Production : Lucien Castaing-Taylor, Véréna Paravel
Nepali, English
English

Léopard d'or · Cineasti del Presente · Locarno 2013

Spirituality



Synopsis


Filmed entirely inside the narrow confines of a cable car, high above a jungle in Nepal, that transports villagers to an ancient mountaintop temple, Manakamana is an acute ethnographic investigation into culture, religion, technology and modernity.

A word from Tënk


Eleven minutes spent facing a stranger may seem like a long time. One might see it as the bare minimum of documentary filmmaking: a camera on a tripod, someone opposite, and nothing else. Manakamana is something else entirely; it is a challenge, a test of the limits of direct cinema and the viewer's patience.

It all begins gently, with a pleasant cable-car ride through a sublime landscape.

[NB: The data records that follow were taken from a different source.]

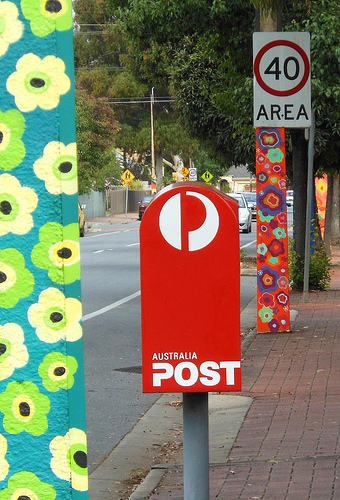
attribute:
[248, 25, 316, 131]
sign — street, white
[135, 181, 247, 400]
sign — red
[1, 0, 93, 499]
post — painted, aqua colored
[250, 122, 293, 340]
post — orange, painted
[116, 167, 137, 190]
street sign — yellow, diamond shaped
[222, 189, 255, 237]
car — white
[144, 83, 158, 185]
pole — electric, light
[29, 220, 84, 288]
flower — colorful, green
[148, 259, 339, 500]
side walk — brick, red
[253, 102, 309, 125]
letters — black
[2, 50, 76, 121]
print — floral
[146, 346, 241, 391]
letters — white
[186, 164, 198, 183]
sign — white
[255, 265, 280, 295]
flower — blue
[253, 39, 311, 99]
circle — red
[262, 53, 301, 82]
number — 40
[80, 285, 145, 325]
paint — white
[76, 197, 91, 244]
vehicle — partially visible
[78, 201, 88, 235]
car — yellow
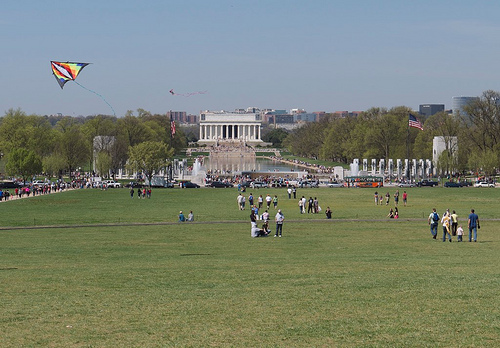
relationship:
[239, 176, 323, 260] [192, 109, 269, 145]
people at building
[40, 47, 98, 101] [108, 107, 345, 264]
kite in park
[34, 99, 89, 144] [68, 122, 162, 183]
trees on side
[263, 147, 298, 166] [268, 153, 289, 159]
pool of water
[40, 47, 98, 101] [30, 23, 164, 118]
kite in air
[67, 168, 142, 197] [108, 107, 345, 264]
bus has park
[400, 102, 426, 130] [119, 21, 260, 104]
flag in sky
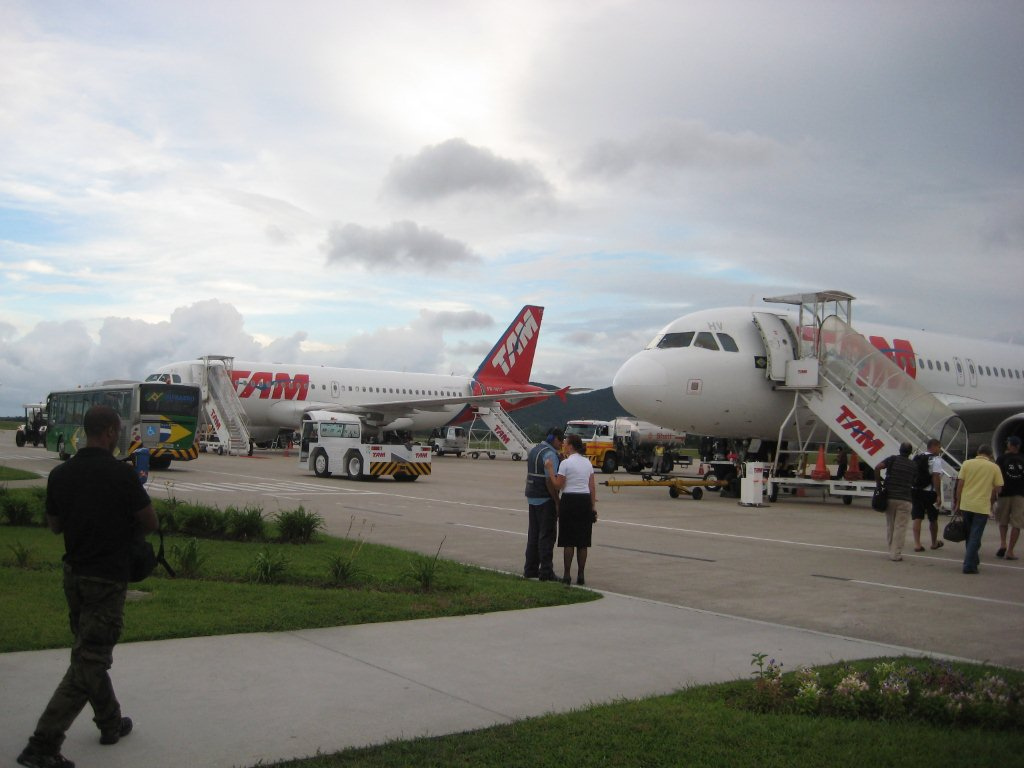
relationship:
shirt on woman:
[531, 420, 637, 496] [544, 420, 616, 546]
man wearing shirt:
[942, 433, 1009, 574] [946, 451, 1014, 516]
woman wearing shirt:
[548, 427, 598, 585] [557, 449, 605, 486]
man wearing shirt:
[873, 427, 921, 566] [877, 449, 925, 506]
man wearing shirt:
[11, 390, 169, 766] [38, 448, 162, 600]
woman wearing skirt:
[548, 427, 598, 585] [557, 487, 599, 552]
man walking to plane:
[16, 406, 159, 766] [602, 248, 1022, 490]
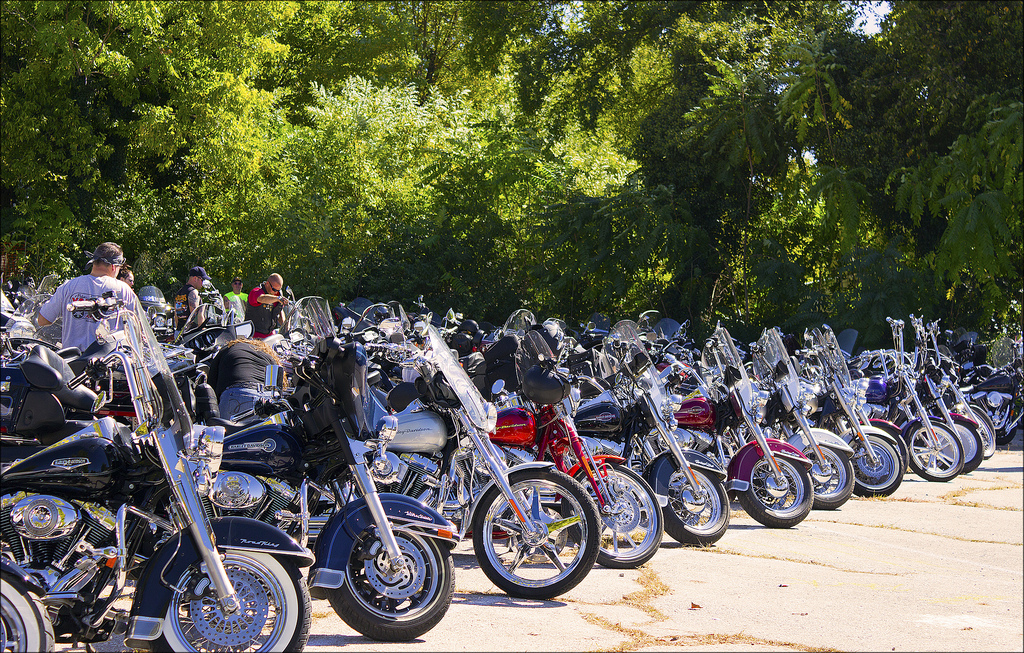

The setup is strict, relentless, and places us quite literally face to face with the other. Here, there is no escape: we are together, trapped in the cabin, several dozen meters above the ground. Getting out is impossible—if we do, we die. The scenery passes by, the horizon shifts, but nothing frees us from this hold. We are compelled to stay there, facing someone we did not choose, a stranger we do not understand. Someone who makes too much noise—or not enough. Who takes up too much space, eats when it is forbidden, believes in things that escape us. Someone unsettling—and yet strangely familiar.

Through boredom and discomfort, attention gradually shifts. We latch onto a detail, a smile or a glance, a furtive gesture. Little by little, something is revealed: this other person is not so foreign to us after all, and we grow attached. It took the cramped space of a cabin and what felt like an interminable stretch of time to understand it. This slow closeness becomes our chance.